▶ **Data records**
◇ ◇ ◇ ◇ ◇

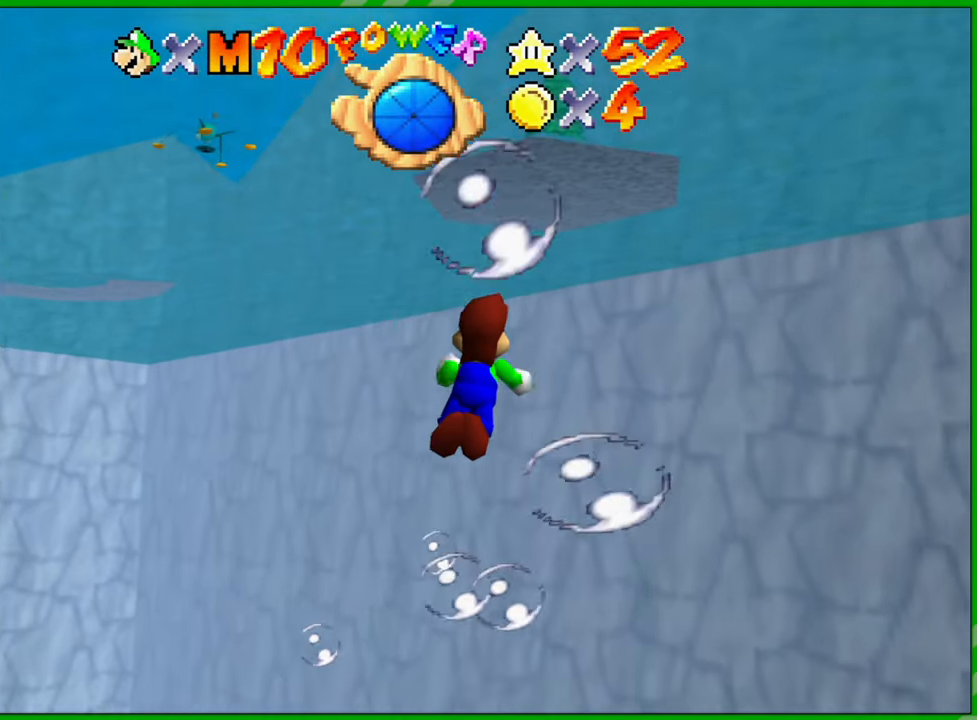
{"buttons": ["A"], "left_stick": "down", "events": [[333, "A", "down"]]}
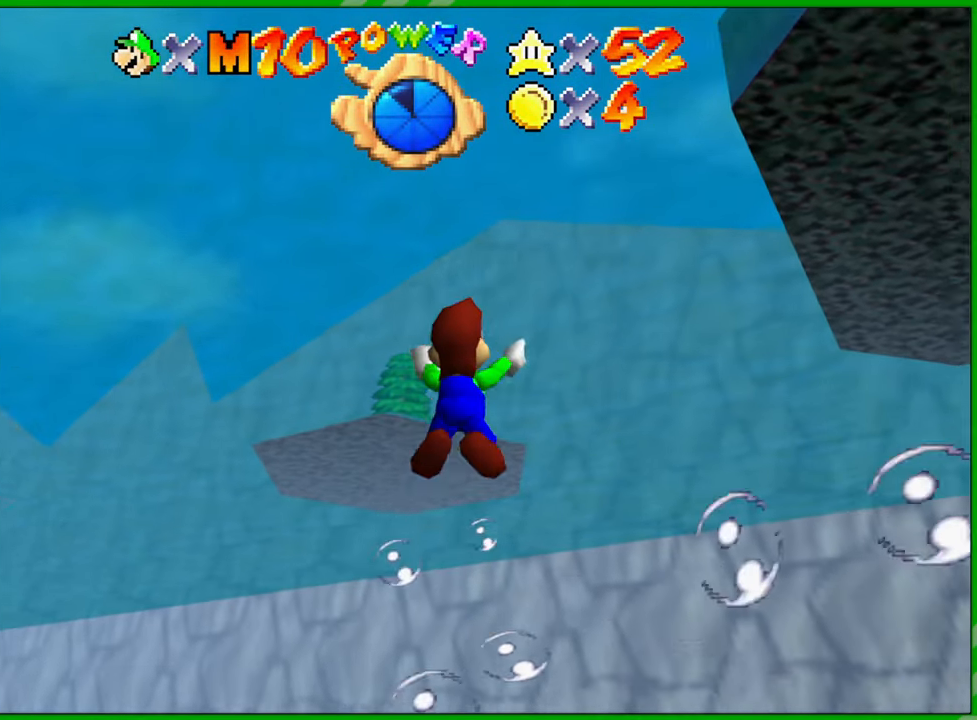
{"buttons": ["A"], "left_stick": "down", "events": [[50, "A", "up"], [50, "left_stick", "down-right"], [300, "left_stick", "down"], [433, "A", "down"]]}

◇ ◇ ◇ ◇ ◇

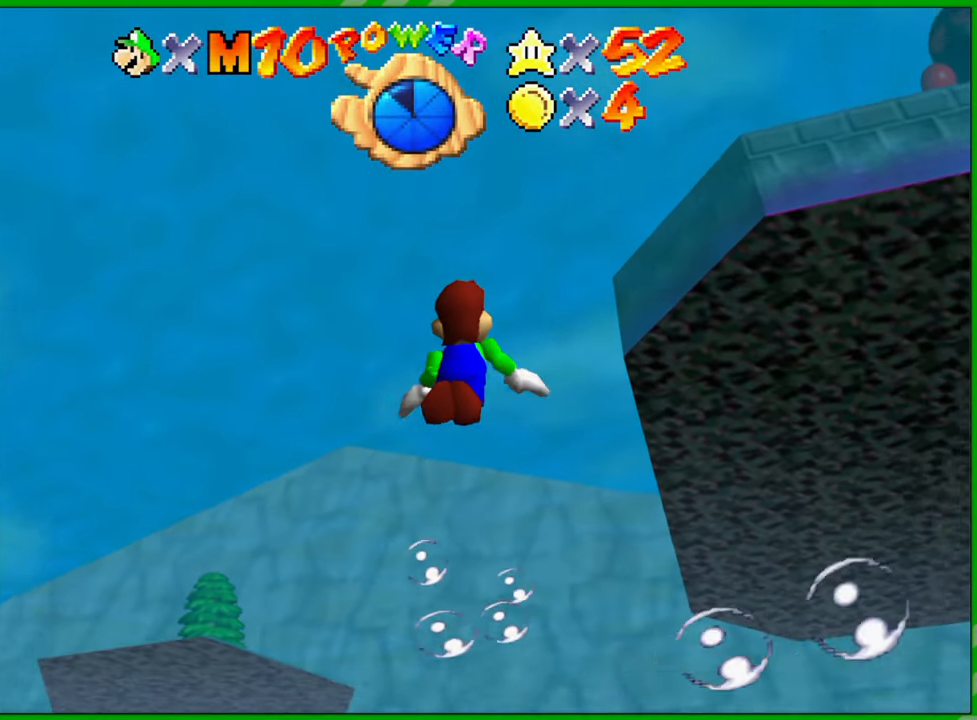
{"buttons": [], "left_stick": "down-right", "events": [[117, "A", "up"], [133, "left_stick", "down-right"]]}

◇ ◇ ◇ ◇ ◇

▶ **Directions for this task**
Tally up the lines in the data that hold the word "right". Only the total should be given.

▶ **Your response**
2